◆ ASSIGNED TASK: Gather all lines from the material that contain the word "Kiesraad".

◆ RECORD EXTRACTS:

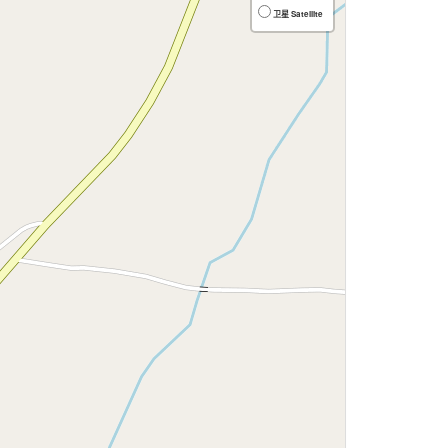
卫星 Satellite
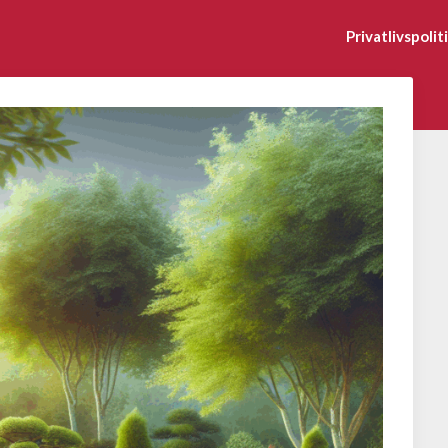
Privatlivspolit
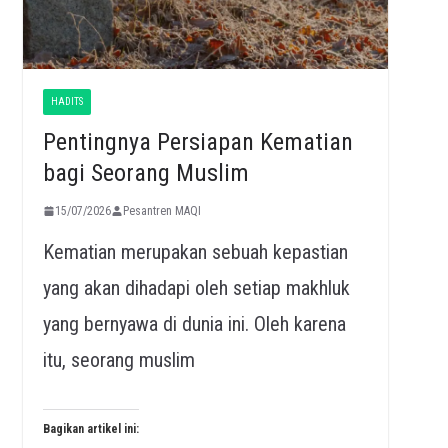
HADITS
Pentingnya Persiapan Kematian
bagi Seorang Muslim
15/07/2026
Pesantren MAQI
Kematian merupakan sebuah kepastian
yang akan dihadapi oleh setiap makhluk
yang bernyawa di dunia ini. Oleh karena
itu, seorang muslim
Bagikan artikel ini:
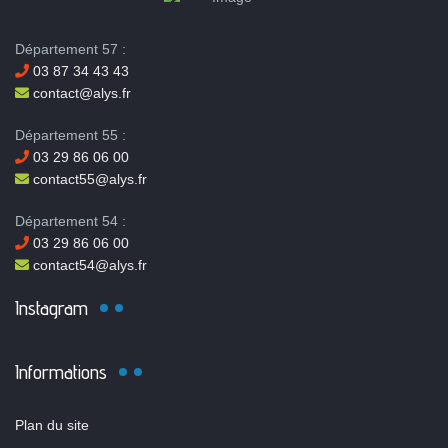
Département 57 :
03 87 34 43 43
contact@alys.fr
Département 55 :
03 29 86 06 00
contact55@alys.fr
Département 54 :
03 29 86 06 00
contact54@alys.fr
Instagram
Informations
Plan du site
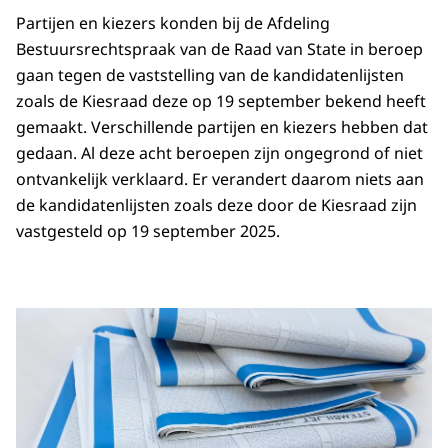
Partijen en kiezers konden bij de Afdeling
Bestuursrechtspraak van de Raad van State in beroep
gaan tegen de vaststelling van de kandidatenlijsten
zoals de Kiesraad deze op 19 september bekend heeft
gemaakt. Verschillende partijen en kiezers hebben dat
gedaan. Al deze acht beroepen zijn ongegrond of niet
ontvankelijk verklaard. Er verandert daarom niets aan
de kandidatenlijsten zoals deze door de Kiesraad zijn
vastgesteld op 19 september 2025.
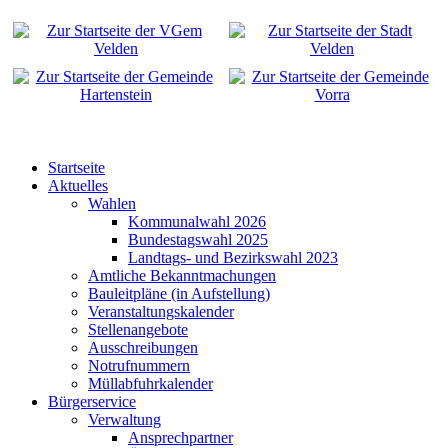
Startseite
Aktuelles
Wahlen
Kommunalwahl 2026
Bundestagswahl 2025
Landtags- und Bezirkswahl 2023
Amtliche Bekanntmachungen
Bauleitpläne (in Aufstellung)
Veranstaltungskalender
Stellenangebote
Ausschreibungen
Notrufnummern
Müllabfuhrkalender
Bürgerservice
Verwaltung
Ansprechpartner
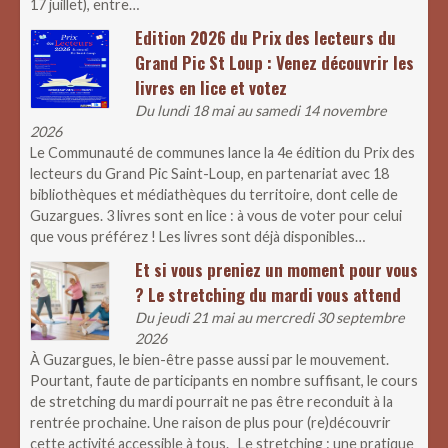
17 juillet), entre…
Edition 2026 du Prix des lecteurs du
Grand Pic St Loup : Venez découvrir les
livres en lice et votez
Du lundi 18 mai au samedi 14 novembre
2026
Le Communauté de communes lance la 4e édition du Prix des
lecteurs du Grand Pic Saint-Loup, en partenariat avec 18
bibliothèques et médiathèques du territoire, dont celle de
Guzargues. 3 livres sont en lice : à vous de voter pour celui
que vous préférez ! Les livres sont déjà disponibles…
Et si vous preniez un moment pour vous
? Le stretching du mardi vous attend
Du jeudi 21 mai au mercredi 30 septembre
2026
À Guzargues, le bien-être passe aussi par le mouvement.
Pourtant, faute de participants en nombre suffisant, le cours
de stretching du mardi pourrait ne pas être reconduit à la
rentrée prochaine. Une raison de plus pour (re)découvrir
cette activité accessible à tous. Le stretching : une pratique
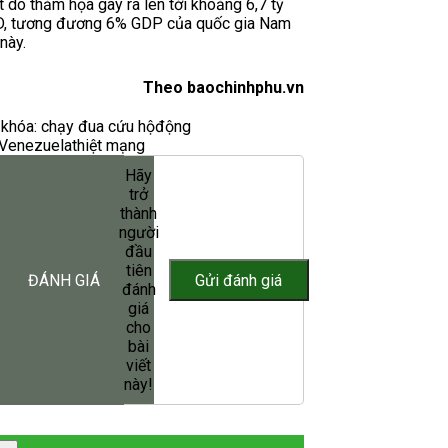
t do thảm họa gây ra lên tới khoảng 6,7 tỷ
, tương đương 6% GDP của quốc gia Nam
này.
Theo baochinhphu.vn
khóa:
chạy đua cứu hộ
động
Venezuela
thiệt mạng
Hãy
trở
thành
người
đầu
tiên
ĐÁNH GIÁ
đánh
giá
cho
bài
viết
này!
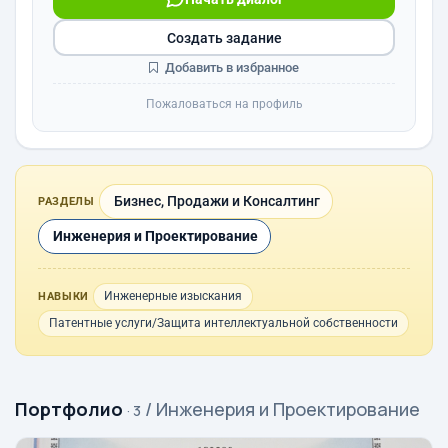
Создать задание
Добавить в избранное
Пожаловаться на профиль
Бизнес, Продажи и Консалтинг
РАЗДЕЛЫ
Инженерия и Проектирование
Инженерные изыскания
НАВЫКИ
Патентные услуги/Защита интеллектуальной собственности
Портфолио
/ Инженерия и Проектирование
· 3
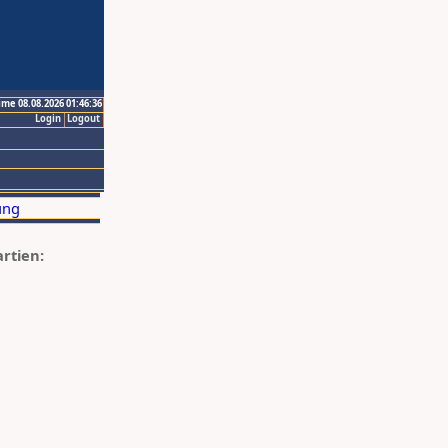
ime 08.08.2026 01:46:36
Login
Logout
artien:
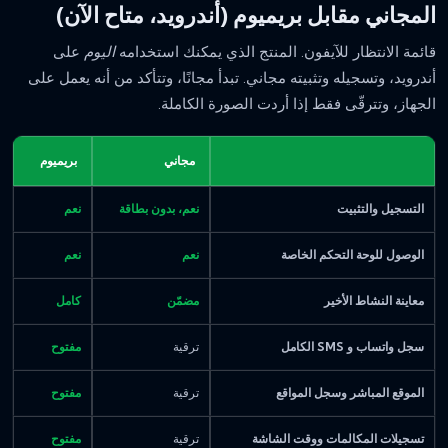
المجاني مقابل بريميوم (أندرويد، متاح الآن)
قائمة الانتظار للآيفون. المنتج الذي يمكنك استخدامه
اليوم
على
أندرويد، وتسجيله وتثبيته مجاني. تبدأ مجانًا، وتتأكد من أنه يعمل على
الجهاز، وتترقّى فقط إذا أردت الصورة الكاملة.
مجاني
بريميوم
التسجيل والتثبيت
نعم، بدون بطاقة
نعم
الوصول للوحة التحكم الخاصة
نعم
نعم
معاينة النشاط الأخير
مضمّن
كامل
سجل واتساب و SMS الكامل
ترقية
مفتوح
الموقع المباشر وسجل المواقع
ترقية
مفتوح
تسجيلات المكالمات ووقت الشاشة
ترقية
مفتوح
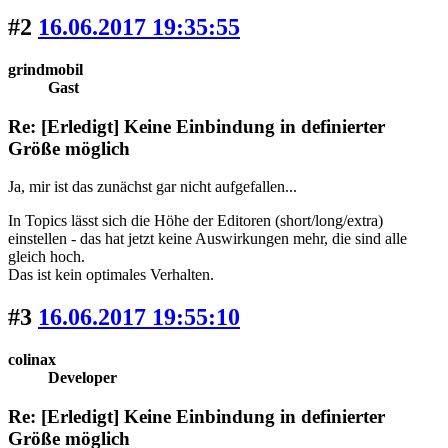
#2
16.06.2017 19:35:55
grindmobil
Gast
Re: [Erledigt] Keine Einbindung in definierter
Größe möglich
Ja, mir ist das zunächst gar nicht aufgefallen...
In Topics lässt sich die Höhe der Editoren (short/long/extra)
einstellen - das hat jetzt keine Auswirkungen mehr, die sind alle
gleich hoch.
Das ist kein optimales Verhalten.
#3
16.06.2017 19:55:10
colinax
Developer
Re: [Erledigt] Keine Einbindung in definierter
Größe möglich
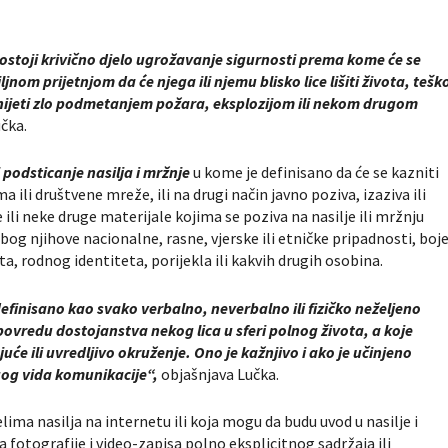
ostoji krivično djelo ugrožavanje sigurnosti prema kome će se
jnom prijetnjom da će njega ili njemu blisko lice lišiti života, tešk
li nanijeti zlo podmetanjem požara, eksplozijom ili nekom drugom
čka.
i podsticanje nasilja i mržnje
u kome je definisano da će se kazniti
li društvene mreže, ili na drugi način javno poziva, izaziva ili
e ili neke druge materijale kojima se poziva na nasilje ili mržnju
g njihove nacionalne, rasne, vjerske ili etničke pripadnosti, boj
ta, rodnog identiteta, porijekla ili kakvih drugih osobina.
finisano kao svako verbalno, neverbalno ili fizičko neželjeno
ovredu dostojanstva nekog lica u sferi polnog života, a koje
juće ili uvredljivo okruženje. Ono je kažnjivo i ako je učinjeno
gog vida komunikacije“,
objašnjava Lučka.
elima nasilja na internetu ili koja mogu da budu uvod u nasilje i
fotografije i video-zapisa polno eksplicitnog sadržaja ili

◆ RESULT FOR THIS EXERCISE:
zoals de Kiesraad deze op 19 september bekend heeft
de kandidatenlijsten zoals deze door de Kiesraad zijn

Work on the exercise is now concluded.